Parents, insurance companies, schools, or managed care settings want results; there are “problems” that we as child play therapists are supposed to “fix”. But how can you work toward treatment goals while remaining true to the open-endedness of child-centered therapy, the most common play therapy theoretical orientation? On one hand you want results, and on the other you want to let the child guide the process.
An article in The Family Journal lays out a strategy for collaborating on treatment goals with a young client’s family. Here’s the problem as the article says it:
“Child-centered play therapists do not use specific techniques, specific toys, or interpretation to promote personal growth in children. Instead, play therapists have a firm belief in children’s ability to be the best determiner of what should be the focus of each therapy session. Given this theoretical base, there is a danger that setting behavioral goals at the onset of child-centered play therapy could lead therapists to act in a certain way, which would be incompatible with this theoretical model.”
Instead, the article recommends a process in which the therapist and family work to evolve treatment goals during the course of play therapy. Here are the steps:
1. At an initial (child-less) meeting, have the parents describe the child. Take special caution to “keep the focus of the consultation on the child’s issues, not on the parents’ issues.”

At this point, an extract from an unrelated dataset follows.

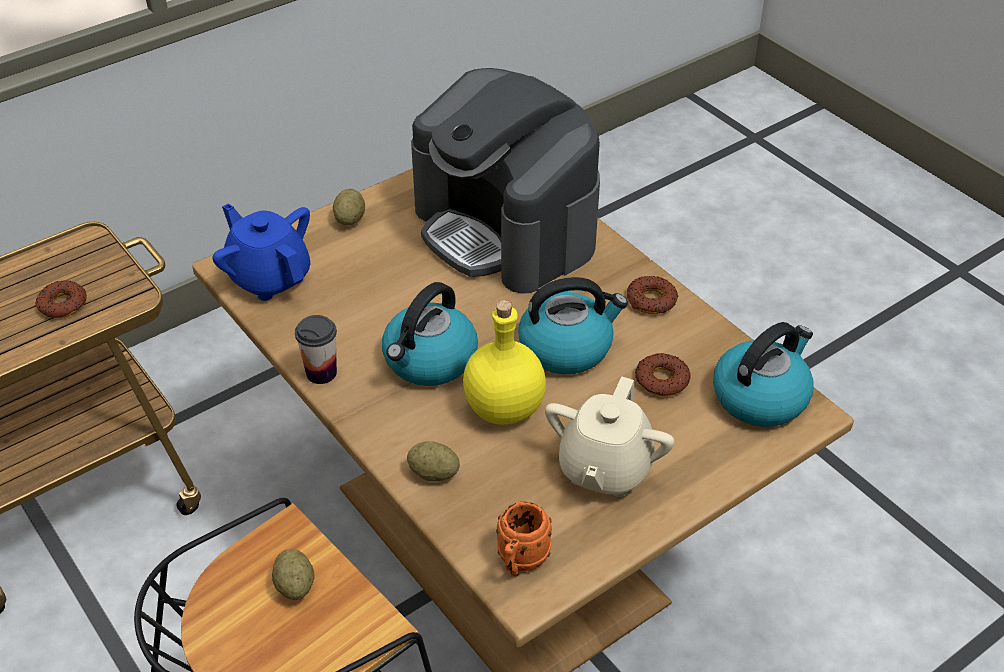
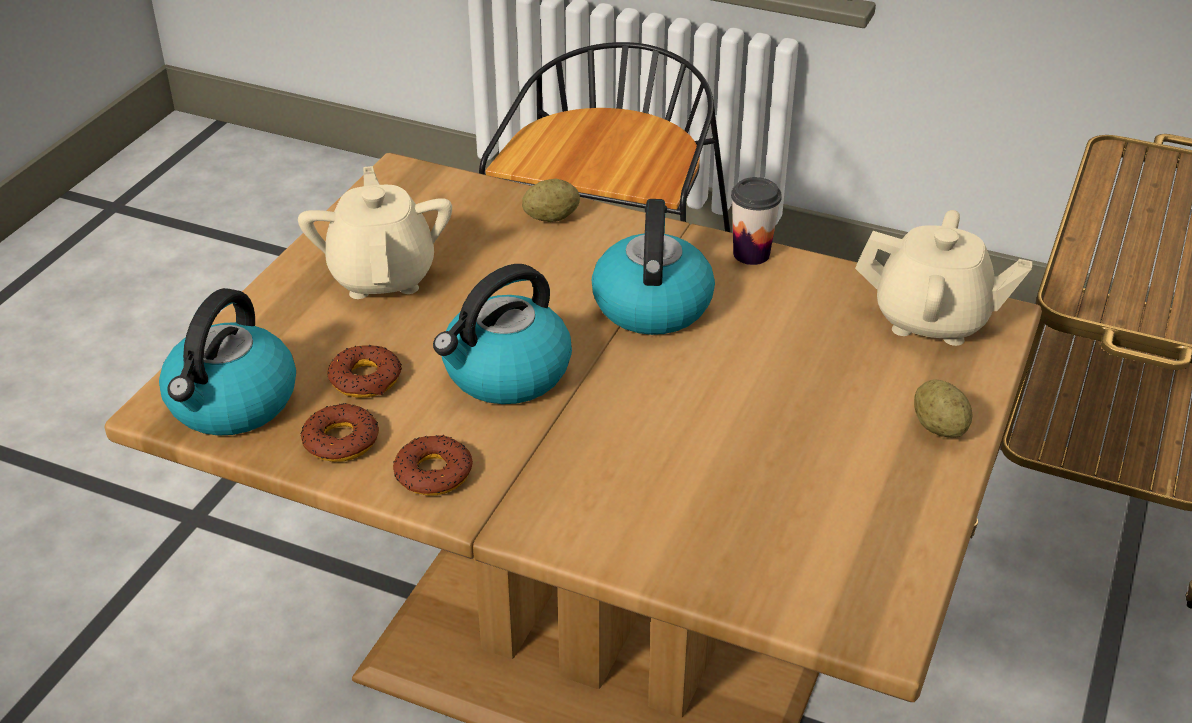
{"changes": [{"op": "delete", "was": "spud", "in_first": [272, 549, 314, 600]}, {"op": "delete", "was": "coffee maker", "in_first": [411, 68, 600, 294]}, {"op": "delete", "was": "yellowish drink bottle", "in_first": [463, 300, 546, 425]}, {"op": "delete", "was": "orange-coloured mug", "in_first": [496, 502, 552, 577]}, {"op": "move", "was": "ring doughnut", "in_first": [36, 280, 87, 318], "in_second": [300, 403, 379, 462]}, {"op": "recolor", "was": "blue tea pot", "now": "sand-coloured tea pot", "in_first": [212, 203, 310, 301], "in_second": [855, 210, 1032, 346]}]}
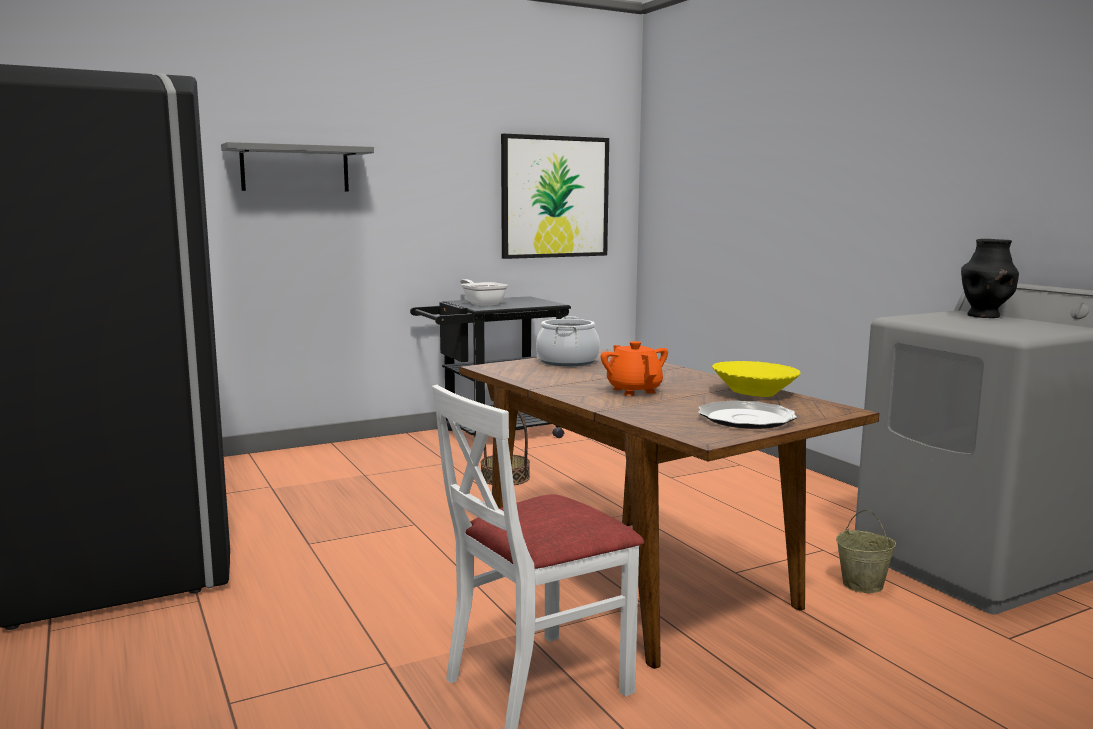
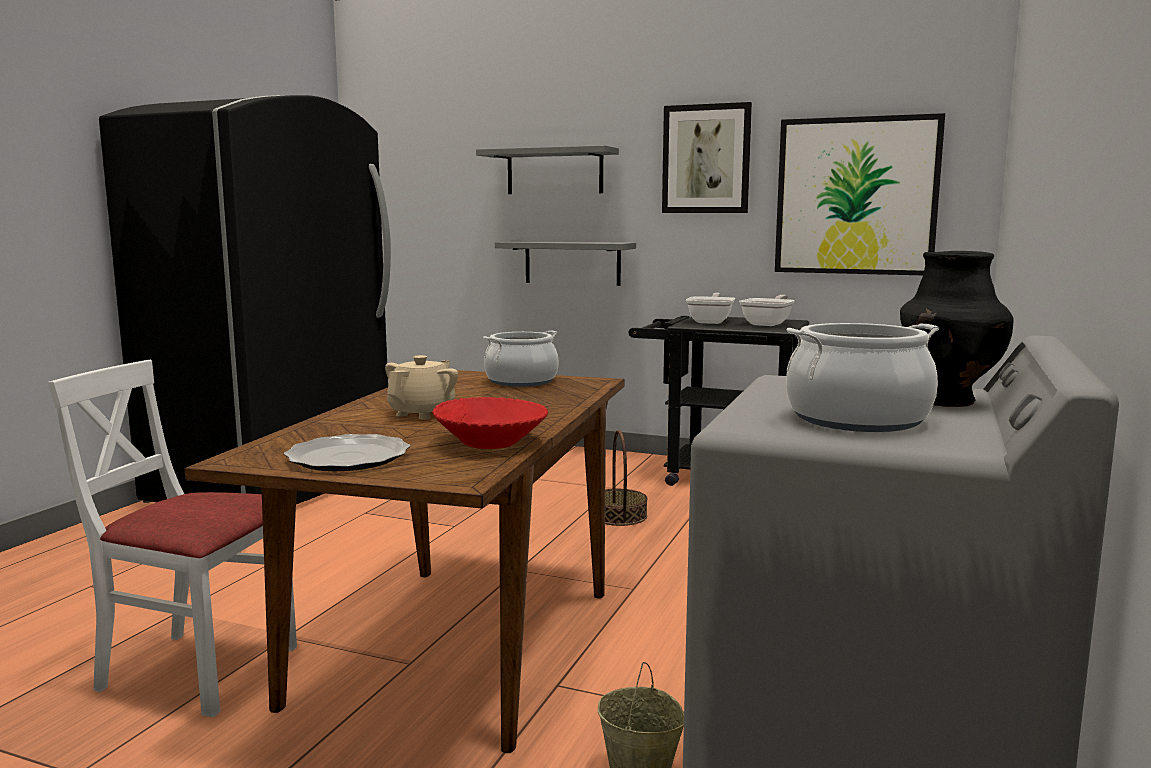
{"changes": [{"op": "insert", "now": "greyish wall shelf", "in_second": [495, 241, 636, 286]}, {"op": "insert", "now": "wall art", "in_second": [662, 102, 752, 213]}, {"op": "insert", "now": "pan", "in_second": [739, 295, 795, 326]}, {"op": "insert", "now": "stockpot", "in_second": [786, 323, 939, 432]}, {"op": "recolor", "was": "orange-coloured tea pot", "now": "sand-coloured tea pot", "in_first": [601, 341, 668, 396], "in_second": [385, 355, 458, 420]}, {"op": "recolor", "was": "yellowish bowl", "now": "red bowl", "in_first": [712, 361, 801, 397], "in_second": [432, 397, 548, 449]}]}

2. Work with parents to set strength-based treatment goals that focus on measurable solutions rather than on problems. However, the article writes that, “Whereas in other play therapy theoretical approaches, play therapists may select interventions based on the treatment goals, child-centered play therapists set goals as a way to assess treatment progress while maintaining a child-centered approach in the playroom.” In other words, the article recommends letting goals drive your measurements but not your treatments.
3. Explain how the child’s target behaviors naturally are addressed in play therapy. This takes background knowledge and skill – you will need to explain the theory of a child’s improvement through your approach to play therapy. Throughout, the therapist should be sensitive to cultural concerns and work to establish trust with the parents.

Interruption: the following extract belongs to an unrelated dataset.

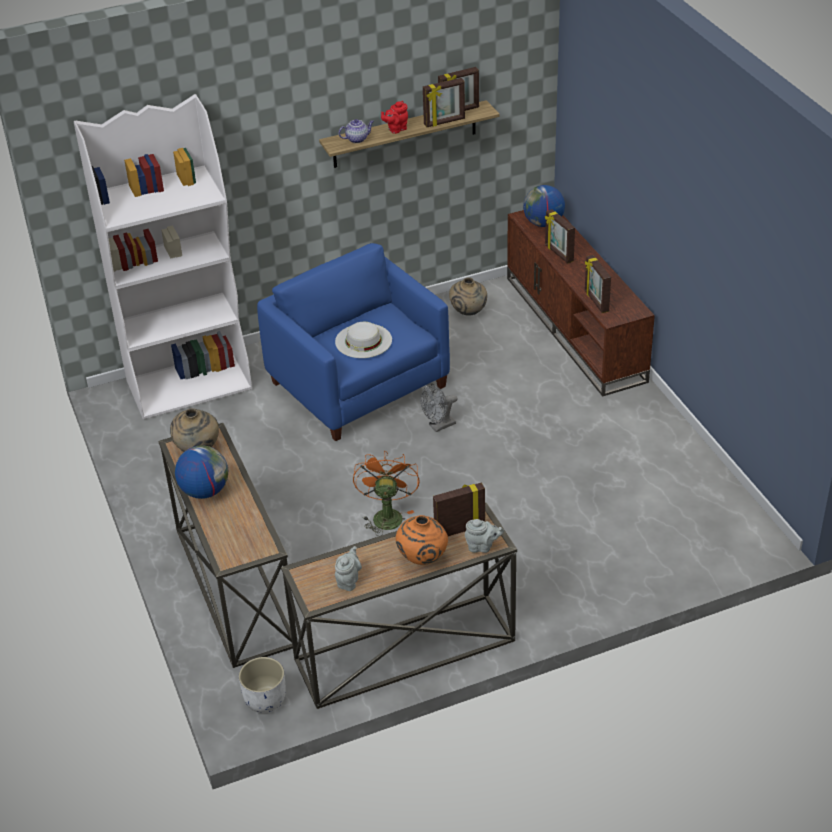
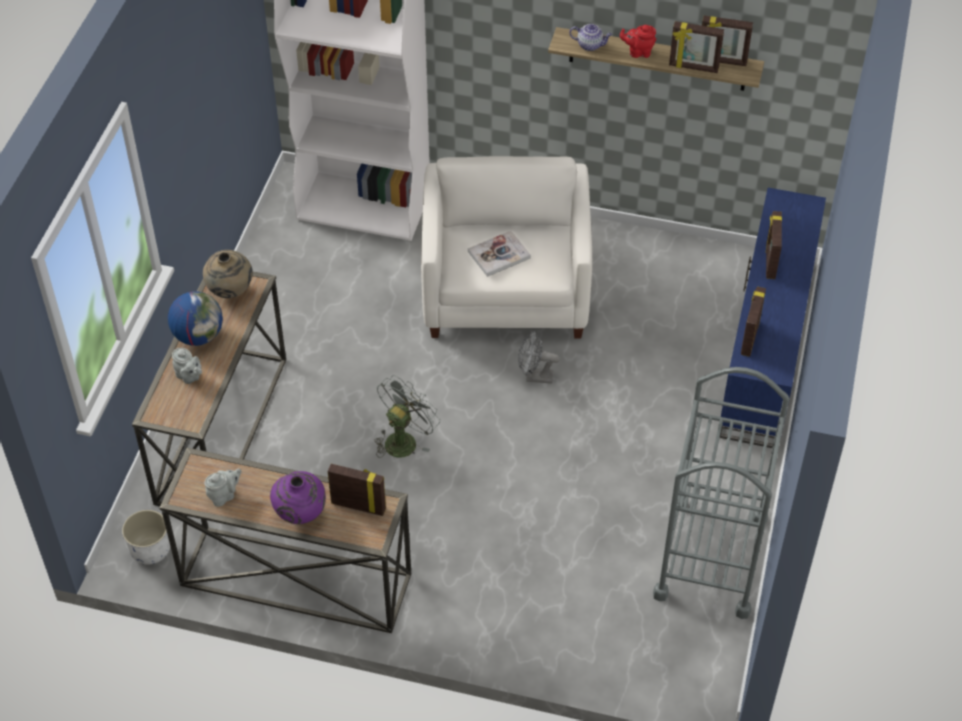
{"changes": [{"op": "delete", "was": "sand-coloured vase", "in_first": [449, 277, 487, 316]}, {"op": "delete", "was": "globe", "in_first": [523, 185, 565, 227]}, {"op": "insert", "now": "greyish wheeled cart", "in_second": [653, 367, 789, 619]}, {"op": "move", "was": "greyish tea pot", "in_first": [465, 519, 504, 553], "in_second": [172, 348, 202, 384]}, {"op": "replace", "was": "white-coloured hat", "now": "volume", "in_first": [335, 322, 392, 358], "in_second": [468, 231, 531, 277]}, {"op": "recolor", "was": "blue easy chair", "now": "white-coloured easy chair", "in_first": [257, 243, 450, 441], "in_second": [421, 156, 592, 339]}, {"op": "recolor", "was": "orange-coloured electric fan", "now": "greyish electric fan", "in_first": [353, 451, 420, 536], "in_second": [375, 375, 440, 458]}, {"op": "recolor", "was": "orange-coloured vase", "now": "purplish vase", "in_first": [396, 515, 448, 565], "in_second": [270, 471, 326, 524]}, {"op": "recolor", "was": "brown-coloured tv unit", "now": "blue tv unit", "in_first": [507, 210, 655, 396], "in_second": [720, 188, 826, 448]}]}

4. Start sessions; assess progress. Good case notes focused on observations that are relevant to the treatment goals can help the therapist keep parents up to date with improvement or lack thereof. Again, your notes should pinpoint real, observed behaviors that demonstrate change in the treatment goals.

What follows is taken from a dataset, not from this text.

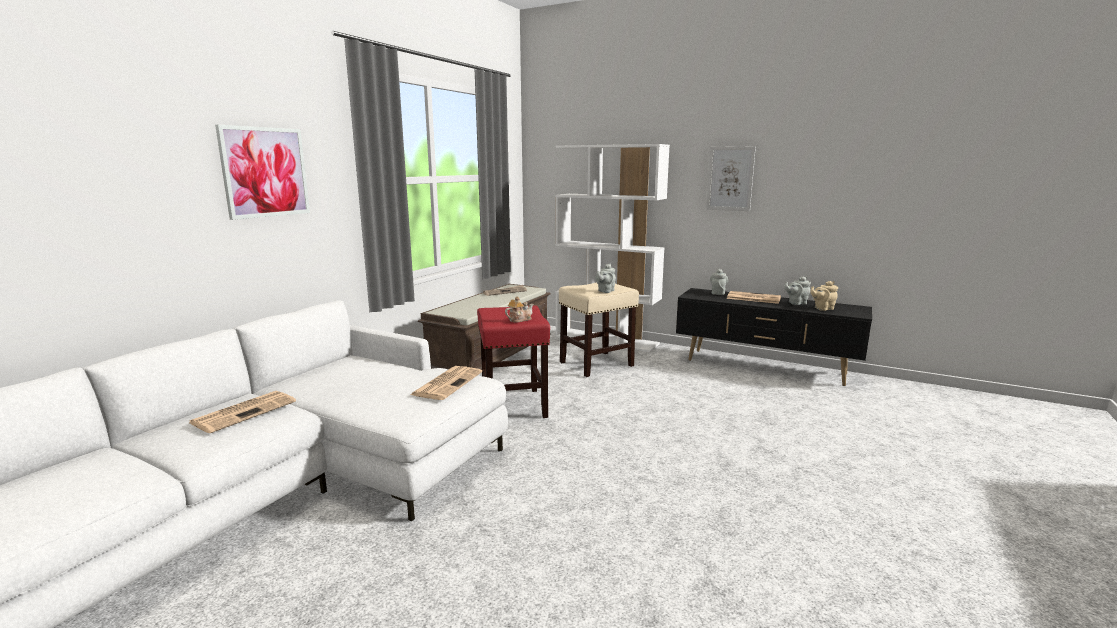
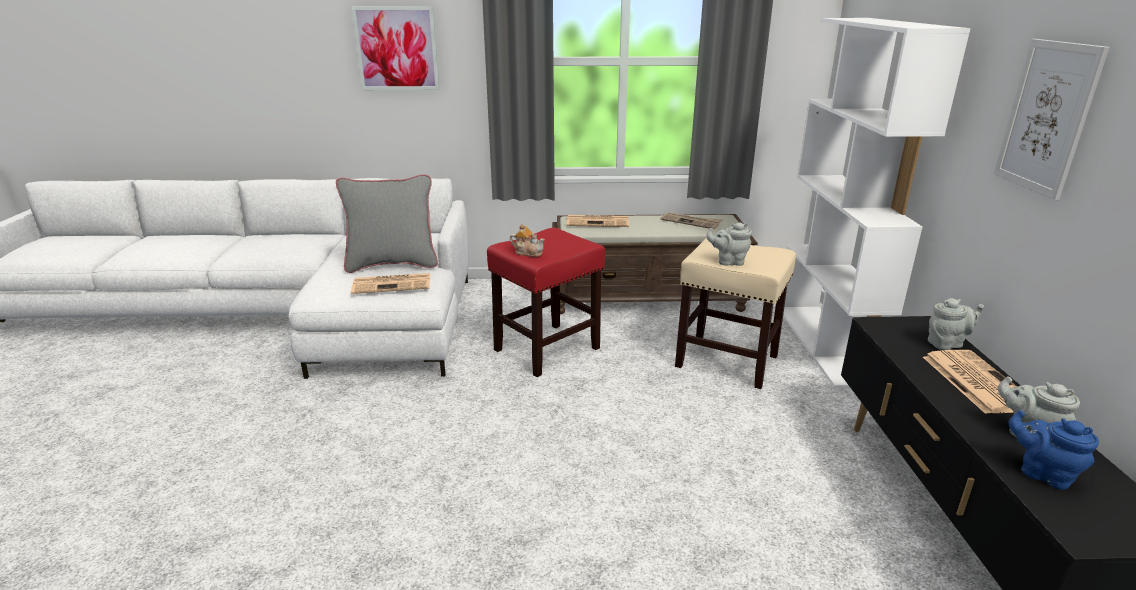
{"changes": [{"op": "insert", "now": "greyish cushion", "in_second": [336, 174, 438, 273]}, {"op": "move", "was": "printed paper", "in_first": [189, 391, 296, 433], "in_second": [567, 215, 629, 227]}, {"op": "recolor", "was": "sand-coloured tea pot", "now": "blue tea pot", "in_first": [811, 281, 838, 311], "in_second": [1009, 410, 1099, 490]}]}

5. Ongoing parent consultations. During these (child-less) consultations, the therapist works with the parents to update treatment goals and can offer suggestions for parenting skills and connect the family with community resources. Consider these consultations excellent opportunities to reinforce your relationship with parents.
Despite our belief that, given safety and opportunity, a child will work toward his or her own best mental health, as play therapists we can’t just sit on our haunches while other treatments fly past ours in goal-directed, managed care settings. In many situations, we have to show results. Hopefully with intention and care, we can have our cake and eat it too – letting our young clients direct the course their growth in the room, and yet still demonstrating the fact of this growth to parents and managed care entities.